Camera calibration parameters
◆ ◆ ◆ ◆ ◆

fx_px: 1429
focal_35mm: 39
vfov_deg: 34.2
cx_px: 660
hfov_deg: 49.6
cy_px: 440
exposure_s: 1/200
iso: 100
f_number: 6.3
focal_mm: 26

◆ ◆ ◆ ◆ ◆

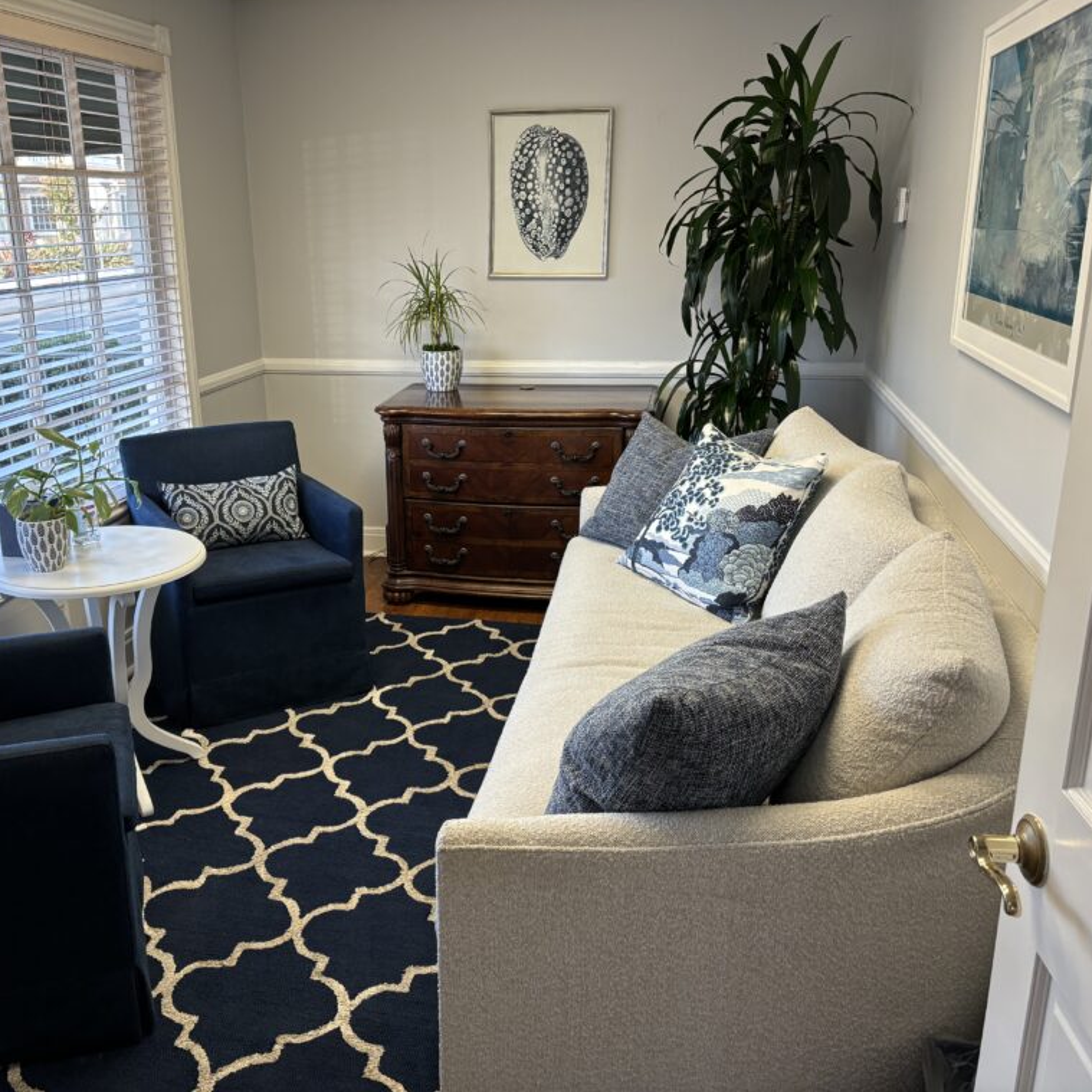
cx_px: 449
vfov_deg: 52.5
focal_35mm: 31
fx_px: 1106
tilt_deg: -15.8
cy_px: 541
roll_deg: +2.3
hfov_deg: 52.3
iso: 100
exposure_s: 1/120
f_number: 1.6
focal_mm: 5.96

◆ ◆ ◆ ◆ ◆

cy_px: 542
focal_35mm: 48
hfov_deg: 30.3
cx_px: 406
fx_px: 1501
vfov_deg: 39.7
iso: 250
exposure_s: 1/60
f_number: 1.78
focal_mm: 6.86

◆ ◆ ◆ ◆ ◆

THE TASK = Look above for the line holding "fx_px: 1429". Print it and every line after it, exactly, through the line holding "focal_mm: 26".

RESULT OF THIS EXERCISE =
fx_px: 1429
focal_35mm: 39
vfov_deg: 34.2
cx_px: 660
hfov_deg: 49.6
cy_px: 440
exposure_s: 1/200
iso: 100
f_number: 6.3
focal_mm: 26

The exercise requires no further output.